COVID-19 testing at home: new regulation to allow rapid antigen self-tests


Authors: Lis Boyce, Samiha Asim

Service: Corporate & Commercial | Employment & Labour | Intellectual Property & Technology
Sector: Health & Life Sciences

With Australia expected to reach vaccination targets in mere weeks, the Therapeutic Goods Administration is reassessing its position on the supply of COVID-19 rapid antigen self-tests.

Change in regulation to allow supply of self-tests for home use

Aligning with the transition of Australia’s national COVID-19 response, the Therapeutic Goods Administration (TGA) announced that they would make a new regulation on 1 October 2021 to allow companies to seek approval to legally supply COVID-19 rapid antigen self-tests for use at home in Australia after 1 November 2021. Currently, the supply of self-tests is prohibited under the Therapeutic Goods (Medical Devices – Excluded Purposes) Specification 2020 (Excluded Purposes Specification) for risk of under-reporting and reliability. However, with the national target of 70% double vaccination approaching quickly, the TGA is undertaking necessary work to allow the supply of self-tests in order to improve accessibility to testing and allow individuals to obtain quick results. Nevertheless, it will be important for sponsors to inform customers that the rapid antigen self-tests do not replace the requirement of confirmatory PCR testing or health advice from medical practitioners.

Before 1 October 2021

The TGA invited sponsors to register an expression of interest in supplying COVID-19 rapid antigen self-tests.
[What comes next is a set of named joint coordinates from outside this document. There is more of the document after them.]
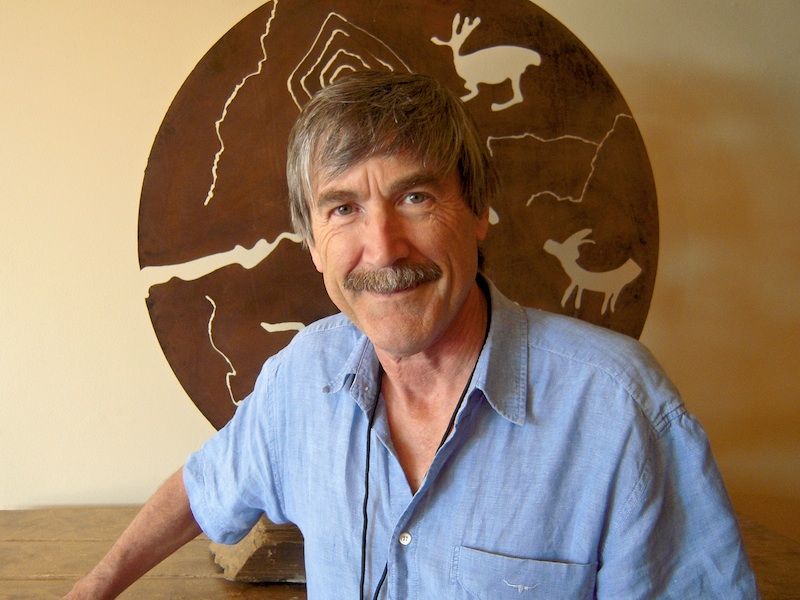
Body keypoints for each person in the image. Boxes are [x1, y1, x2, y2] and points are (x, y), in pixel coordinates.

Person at [65, 71, 758, 599]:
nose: (384, 248)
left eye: (415, 197)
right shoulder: (300, 378)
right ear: (313, 246)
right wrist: (94, 587)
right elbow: (203, 485)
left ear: (479, 211)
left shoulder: (621, 410)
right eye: (343, 208)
Rather than a pre-approval process, this was a chance for sponsors to ask initial questions and check requirements so that they are prepared when the Australian government announces the commercial provision of self-tests.

Key information for sponsors of self-tests to prepare

When applying for inclusion of rapid antigen self-tests on the ARTG, sponsors will need to provide (among other things):

  • Appropriate certification of manufacture of the self-tests;
  • Instructions for use of the tests, including safe disposal;
  • Studies that support the analytical and clinical performance of the test such as sample stability, sensitivity of at least 80%, specificity of at least 98%, ability to account for false negatives and false positives and controls that verify the correct performance of the test;
  • Ease with which a lay person could use and interpret the test, including providing usability studies;
  • Specifications on whether the test is intended to detect varying COVID-19 strains in both symptomatic and asymptomatic persons;
  • Information on any associated hardware or software to support analysis, recording or transmitting of results; and
  • Statistically appropriate information to allow the TGA to evaluate the rapid antigen self-test.

Top priority is to ensure that the instructions for rapid antigen self-tests are easy to read and interpret, available in multiple languages and usable by lay persons with different literacy levels. Sponsors must provide access to additional resources such as online videos or at least pictorial instructions on their website and must also run a telephone help line.

After 1 October 2021

Once the TGA has passed the regulation on 1 October 2021, sponsors will be able to apply for inclusion of COVID-19 rapid antigen self-tests in the Australian Register of Therapeutic Goods, for supply commencing 1 November 2021. Each application will be evaluated by the TGA on a case-by-case basis, taking into consideration the clinical performance and risk mitigation of the test.

A note of caution

Sponsors and potential customers should keep an eye on State regulations.  At the time of writing, Western Australia and South Australia have prohibited or restricted use of SARS-CoV-2 Rapid Antigen Tests as an acute illness diagnostic tool for COVID-19. For further information, the Western Australian and South Australian government websites can be consulted.


With the new wave of COVID-19 rapid antigen self-tests about to hit Australia, sponsors must ensure that they have appropriate systems in place to supply reliable, accurate and accessible testing for consumers.